• [READING PASSAGE]:
----------------

Think of it like this. You need t => anonymous-expression-body. In this case, anonymous-expression-body is an expression or a block. You can't have an empty expression so you can't indicate an empty method body with an expression. Therefore, you have to use a block in which case you can say { } to indicate the a block has an empty statement-list and is therefore the empty body.

For details, see the grammar specification, appendix B.

And here's another way to think of it, which is a way that you could use to discover this for yourself. An Action<T> is a method that takes in a T and returns void. You can define an Action<T> via an non-anonymous method or via an anonymous method. You are trying to figure out how to do it using an anonymous method (or rather, a very special anonymous method, namely a lambda expression). If you wanted to do this via a non-anonymous method you would say

private void MyAction<T>(T t) { }

and then you could say

this(MyAction)

which uses the concept of a method group. But now you want to translate this to a lambda expression. So, let's just take that method body and make it a lambda expression. Therefore, we throw away the private void MyAction<T>(T t) and replace it with t => and copy verbatim the method body { }.

this(t => { })

Boom.


Shouldn't it be curly brackets?

public FooClass()
        : this(o => {})
    {
    }

Lambda form is (/*paramaters*/) => {/*body*}

Parenthesis around the parameters can be omitted, but Curly braces around the body can be omitted only if it's a single (not empty) statement.

----------------

Extracted page text data

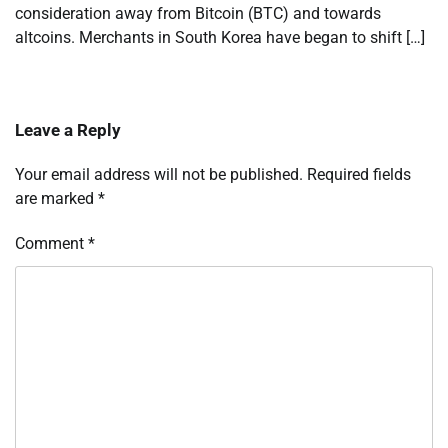
consideration away from Bitcoin (BTC) and towards
altcoins. Merchants in South Korea have began to shift […]
Leave a Reply
Your email address will not be published.
Required fields
are marked
*
Comment
*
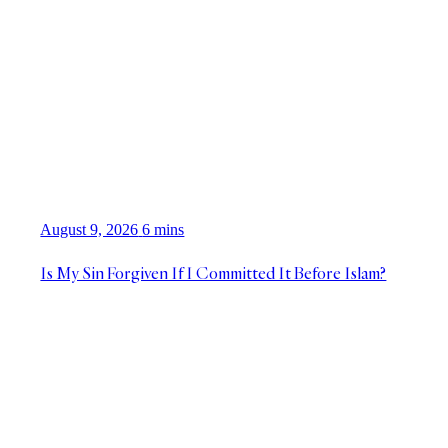
August 9, 2026
6 mins
Is My Sin Forgiven If I Committed It Before Islam?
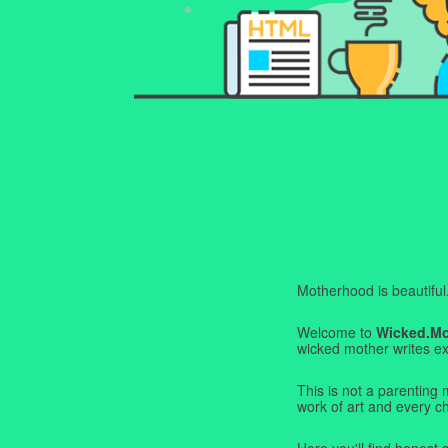
Motherhood is beautiful. I
Welcome to
Wicked.M
wicked mother writes exa
This is not a parenting 
work of art and every c
Here you'll find honest s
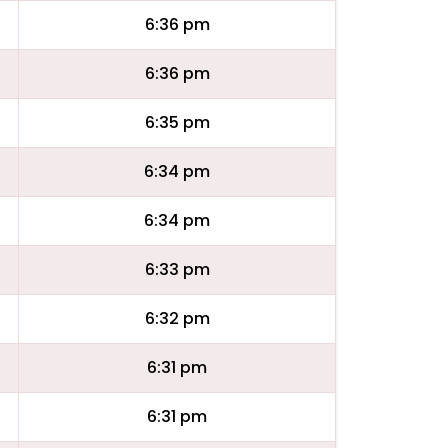
6:36 pm
6:36 pm
6:35 pm
6:34 pm
6:34 pm
6:33 pm
6:32 pm
6:31 pm
6:31 pm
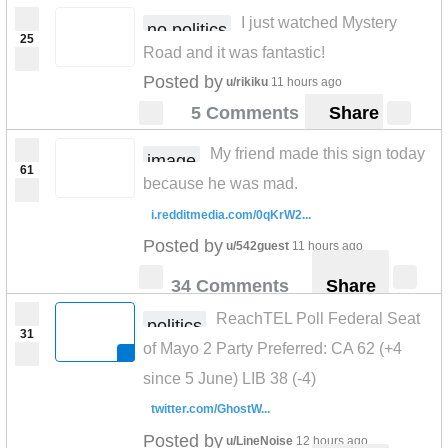
I just watched Mystery
no politics
25
Road and it was fantastic!
Posted by
u/rikiku
11 hours ago
5 Comments
Share
My friend made this sign today
image
61
because he was mad.
i.redditmedia.com/0qKrW2...
Posted by
u/542guest
11 hours ago
34 Comments
Share
ReachTEL Poll Federal Seat
politics
31
of Mayo 2 Party Preferred: CA 62 (+4
since 5 June) LIB 38 (-4)
twitter.com/GhostW...
Posted by
u/LineNoise
12 hours ago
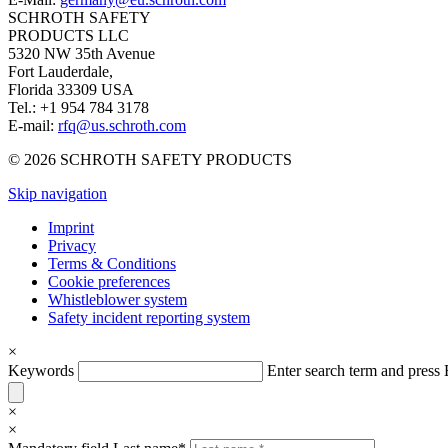
SCHROTH SAFETY
PRODUCTS LLC
5320 NW 35th Avenue
Fort Lauderdale,
Florida 33309 USA
Tel.: +1 954 784 3178
E-mail:
rfq@us.schroth.com
© 2026 SCHROTH SAFETY PRODUCTS
Skip navigation
Imprint
Privacy
Terms & Conditions
Cookie preferences
Whistleblower system
Safety incident reporting system
×
Keywords
Enter search term and pres
×
×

----------------

• [WHAT TO WORK ON]:
• A. Rewrite the paragraph in the passage on C# lambda expressions that begins "Think of it like this." as a shorter paragraph, keeping its main facts.
• B. According to the passage on C# lambda expressions, when can the curly braces around a lambda body be omitted?

• [TASK-BY-TASK OUTPUTS]:
• A. In t => anonymous-expression-body, the body is either an expression or a block. An expression cannot be empty, so it cannot represent an empty method body. You must use a block instead, writing { } to show an empty statement-list and therefore an empty body.

• B. Only when the body is a single statement that is not empty.